According to the idea of maximum likelihood estimation, the optimal ω needs to be obtained to realize the loss function and obtain the maximum value, at this time, a random gradient descent method is applied, an initial value of ω is randomly generated, and then the optimal ω is obtained by continuously iterating through the following formula:

in the formula, ω_tIs an initial value of ω, ω_t+1Is a new value of ω;

substituting the obtained omega value into a mathematical model of logistic regression to calculate the class probability score of each sample, and taking the class with the highest probability score as the final class of the sample; the concept of onevsall is also utilized to expand the logistic regression to realize multi-classification, and assuming that the data has N classes, 1 independent binary classifier is established for each class in the N classes by using the logistic regression. For classifier i, let the sample with label ═ i be the positive class, the rest samples be the negative class, and so on. Inputting sample data to be predicted, obtaining the probability p of judging the sample data to be a corresponding positive class by all classifiers, and taking the sample type corresponding to the maximum probability in the p as the final prediction type.

And (3) voting sample categories respectively according to classification models established by a support vector machine, a random forest and logistic regression, and taking the category (more than or equal to 2) of the obtained majority votes as the final category of the samples.

And step S104, taking the samples in the sub-regions and on the classification boundaries as modeling samples, screening characteristic wavelengths with high sensitivity and correlation, and establishing a regression sub-model.

In the embodiment of the invention, because the classifier has higher error probability at the boundary of the region, each sub-model comprises samples distributed on the boundary so as to avoid larger prediction error caused by classification error, a stable variable displacement method (SVP) is adopted to select characteristic wavelengths, an optimal variable subset is established, a sub-regression model is established by adopting a least square vector machine, the SVP is based on the evolution principle of intraspecific competition and survival of a fitter, the variables are evaluated by considering the stability and the displacement of the variables and statistical data related to the model performance, and the variable subset with the minimum RMSE mean value and relatively lower standard difference value is taken as the optimal variable; for each sub-region, SVP selected a unique variable subset of nitrite and nitrate, respectively. Models built using a specific subset of variables can be adapted to the characteristics of the target ion, resulting in better performance. And establishing a least square support vector machine model in MATLAB by using an LSSVMlabv1_8_ R2009b _ R2011a tool box, searching for optimal regularization parameters and kernel parameters by using a RBF kernel function and using a grid search to obtain a sub-regression model of each sub-region.

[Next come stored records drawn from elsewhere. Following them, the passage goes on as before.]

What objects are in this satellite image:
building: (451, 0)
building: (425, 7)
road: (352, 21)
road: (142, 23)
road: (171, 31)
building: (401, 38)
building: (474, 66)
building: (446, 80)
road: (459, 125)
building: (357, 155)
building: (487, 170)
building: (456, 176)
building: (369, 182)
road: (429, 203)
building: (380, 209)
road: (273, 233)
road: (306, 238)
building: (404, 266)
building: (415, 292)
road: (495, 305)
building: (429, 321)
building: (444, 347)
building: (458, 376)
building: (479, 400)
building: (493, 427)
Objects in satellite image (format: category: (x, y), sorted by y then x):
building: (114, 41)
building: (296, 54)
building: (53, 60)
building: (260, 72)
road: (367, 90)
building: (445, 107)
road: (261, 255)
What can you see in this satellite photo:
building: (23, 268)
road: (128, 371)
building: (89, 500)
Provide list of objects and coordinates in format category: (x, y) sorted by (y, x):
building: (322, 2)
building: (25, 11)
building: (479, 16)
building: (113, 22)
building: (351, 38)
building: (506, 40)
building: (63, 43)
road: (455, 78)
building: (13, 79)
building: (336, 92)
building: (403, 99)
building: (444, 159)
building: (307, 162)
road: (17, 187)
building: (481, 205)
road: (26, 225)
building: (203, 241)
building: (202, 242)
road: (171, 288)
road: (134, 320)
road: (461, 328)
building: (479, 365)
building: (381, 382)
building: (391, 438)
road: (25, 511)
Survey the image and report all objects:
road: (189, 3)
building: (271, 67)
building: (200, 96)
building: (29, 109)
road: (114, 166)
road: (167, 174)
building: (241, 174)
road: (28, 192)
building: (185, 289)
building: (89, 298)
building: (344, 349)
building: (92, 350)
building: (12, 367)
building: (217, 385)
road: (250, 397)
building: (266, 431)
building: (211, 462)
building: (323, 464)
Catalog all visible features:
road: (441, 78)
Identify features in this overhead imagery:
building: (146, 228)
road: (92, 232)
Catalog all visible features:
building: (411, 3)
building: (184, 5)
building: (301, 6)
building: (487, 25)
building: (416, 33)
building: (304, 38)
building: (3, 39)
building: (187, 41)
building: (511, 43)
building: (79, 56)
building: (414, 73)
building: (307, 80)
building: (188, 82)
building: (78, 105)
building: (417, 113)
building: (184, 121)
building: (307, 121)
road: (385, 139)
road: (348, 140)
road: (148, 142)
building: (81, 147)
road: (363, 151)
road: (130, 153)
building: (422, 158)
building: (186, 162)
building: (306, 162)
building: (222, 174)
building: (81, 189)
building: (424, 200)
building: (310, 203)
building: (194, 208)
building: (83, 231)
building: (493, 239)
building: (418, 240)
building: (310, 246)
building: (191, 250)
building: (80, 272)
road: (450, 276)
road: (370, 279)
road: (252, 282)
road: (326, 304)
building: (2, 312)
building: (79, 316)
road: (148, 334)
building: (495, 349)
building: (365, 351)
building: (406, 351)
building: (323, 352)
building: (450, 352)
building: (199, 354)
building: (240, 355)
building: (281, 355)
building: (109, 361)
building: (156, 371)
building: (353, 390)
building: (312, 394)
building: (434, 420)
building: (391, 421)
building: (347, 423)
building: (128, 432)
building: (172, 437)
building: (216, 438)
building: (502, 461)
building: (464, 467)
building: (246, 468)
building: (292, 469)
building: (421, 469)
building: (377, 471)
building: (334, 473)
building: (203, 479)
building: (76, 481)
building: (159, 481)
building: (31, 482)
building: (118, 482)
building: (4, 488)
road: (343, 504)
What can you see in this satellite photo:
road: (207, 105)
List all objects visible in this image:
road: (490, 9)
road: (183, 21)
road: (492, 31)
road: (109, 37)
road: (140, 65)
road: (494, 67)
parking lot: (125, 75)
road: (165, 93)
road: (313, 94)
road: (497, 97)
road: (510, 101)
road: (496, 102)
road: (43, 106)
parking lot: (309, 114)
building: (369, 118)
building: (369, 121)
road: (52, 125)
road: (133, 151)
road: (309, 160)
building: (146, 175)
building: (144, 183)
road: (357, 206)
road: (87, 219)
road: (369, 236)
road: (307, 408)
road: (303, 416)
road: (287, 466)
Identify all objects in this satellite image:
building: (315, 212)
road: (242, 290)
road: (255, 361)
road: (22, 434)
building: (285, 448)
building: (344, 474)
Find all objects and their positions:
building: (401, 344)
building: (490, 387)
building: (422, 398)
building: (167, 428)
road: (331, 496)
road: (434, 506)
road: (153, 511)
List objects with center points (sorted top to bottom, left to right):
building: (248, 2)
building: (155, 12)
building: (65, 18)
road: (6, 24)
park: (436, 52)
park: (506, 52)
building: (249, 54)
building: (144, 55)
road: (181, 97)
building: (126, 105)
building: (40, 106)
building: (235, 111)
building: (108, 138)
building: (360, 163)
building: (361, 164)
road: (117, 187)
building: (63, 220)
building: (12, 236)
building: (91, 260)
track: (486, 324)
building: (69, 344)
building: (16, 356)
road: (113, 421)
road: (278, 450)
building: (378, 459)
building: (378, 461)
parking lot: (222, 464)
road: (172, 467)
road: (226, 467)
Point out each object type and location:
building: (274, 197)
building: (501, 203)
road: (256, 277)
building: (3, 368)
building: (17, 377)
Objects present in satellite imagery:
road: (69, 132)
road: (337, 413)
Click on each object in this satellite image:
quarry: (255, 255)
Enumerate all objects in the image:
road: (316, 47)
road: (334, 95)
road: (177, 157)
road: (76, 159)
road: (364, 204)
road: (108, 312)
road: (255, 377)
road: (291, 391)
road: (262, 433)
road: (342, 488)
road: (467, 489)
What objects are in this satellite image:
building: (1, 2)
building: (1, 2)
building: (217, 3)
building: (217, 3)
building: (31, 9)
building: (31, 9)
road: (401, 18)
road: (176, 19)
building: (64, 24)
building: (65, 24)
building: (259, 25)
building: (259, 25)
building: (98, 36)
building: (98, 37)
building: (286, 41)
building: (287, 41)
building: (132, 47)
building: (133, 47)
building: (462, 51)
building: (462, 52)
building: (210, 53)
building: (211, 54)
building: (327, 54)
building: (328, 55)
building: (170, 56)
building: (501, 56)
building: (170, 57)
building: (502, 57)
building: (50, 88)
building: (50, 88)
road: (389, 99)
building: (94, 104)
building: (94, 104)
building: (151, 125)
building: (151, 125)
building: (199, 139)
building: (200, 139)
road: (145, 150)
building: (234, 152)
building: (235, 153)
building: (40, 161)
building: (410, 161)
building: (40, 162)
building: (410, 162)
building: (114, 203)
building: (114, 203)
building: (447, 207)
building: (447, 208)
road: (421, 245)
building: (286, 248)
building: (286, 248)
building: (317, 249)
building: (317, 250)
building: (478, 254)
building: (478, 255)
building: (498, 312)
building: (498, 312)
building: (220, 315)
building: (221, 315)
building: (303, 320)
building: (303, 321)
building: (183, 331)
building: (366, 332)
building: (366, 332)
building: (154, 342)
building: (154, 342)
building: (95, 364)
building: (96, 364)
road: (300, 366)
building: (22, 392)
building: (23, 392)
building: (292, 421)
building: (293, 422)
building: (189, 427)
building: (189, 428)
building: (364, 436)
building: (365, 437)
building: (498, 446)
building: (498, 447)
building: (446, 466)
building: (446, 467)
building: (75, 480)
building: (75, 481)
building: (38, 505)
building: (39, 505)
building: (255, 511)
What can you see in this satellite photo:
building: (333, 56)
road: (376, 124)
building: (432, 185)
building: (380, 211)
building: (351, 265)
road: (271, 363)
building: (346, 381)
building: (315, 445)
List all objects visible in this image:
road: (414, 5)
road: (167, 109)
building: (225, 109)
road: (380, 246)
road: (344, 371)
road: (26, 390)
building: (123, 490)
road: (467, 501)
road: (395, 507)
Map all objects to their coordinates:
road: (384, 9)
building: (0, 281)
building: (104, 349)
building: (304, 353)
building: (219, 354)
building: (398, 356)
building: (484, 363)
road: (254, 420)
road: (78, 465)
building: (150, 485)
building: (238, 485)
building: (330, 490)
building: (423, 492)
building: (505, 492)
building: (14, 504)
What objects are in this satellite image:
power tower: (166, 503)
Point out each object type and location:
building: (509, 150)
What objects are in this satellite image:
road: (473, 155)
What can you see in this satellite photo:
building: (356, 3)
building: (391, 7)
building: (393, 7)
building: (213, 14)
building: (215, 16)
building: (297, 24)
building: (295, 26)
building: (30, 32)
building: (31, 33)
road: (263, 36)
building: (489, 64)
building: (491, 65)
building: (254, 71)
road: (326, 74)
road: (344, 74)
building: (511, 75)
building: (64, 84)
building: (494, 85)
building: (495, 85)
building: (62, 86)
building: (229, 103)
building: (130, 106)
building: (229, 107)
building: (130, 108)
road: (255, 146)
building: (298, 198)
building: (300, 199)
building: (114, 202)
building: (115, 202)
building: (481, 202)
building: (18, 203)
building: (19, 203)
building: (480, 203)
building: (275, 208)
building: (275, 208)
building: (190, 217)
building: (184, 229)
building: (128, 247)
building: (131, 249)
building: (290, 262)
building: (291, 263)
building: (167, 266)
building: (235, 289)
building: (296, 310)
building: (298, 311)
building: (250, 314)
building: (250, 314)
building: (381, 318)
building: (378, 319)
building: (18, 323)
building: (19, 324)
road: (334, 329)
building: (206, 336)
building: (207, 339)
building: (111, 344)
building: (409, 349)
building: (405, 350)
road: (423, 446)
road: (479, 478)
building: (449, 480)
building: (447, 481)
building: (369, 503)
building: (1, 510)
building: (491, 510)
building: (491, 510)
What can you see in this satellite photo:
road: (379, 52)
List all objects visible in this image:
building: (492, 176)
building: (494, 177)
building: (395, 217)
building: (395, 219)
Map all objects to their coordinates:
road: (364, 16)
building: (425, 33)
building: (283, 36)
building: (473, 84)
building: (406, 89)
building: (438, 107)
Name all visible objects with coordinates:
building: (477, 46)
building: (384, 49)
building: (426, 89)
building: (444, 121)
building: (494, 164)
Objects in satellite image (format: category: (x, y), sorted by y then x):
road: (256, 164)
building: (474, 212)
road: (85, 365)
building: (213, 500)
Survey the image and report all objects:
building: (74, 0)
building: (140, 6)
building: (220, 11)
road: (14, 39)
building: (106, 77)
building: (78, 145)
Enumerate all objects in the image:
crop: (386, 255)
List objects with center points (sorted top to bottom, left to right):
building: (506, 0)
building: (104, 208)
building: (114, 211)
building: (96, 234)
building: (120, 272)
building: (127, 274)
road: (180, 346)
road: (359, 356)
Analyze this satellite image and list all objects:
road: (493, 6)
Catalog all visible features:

In the embodiment of the invention, a stable variable displacement method (SVP) is used for establishing a model for the components of nitrate and nitrite in each subregion respectively and selecting an optimal characteristic wavelength subset; the method comprises the steps of firstly obtaining sub-data sets of a sample space and a variable space by Monte Carlo sampling, calculating the stability of each variable in the sub-data sets of the sample space, sequencing the stability, taking the variable with high stability as an elite variable, and taking the rest as a normal variable. Stability S_jThe calculation formula is as follows:

the mean value of the regression coefficient of the jth variable is shown, and M is the total number of samples.

Then carrying out variable displacement analysis on the subdata sets of the variable space, calculating the displacement degree of each variable and sequencing the variables with high displacement degree as important variables; degree of substitution PD_jThe calculation formula is as follows:

PD_j＝PCE_j-SCE_j (9)

PCE in formula_jThe rms error mean of the models respectively built with the plurality of wavelength subsets not containing the j variable, and SCEj is the rms error mean of the models respectively built with the remaining plurality of wavelength subsets containing the j variable.

The elite variables and the important variables are merged into a new subset of variables, and the process is repeated. And obtaining N variable subsets through N iterations, and finally selecting the variable subset with the minimum mean root mean square error and relatively low standard deviation value as the optimal subset by utilizing cross validation.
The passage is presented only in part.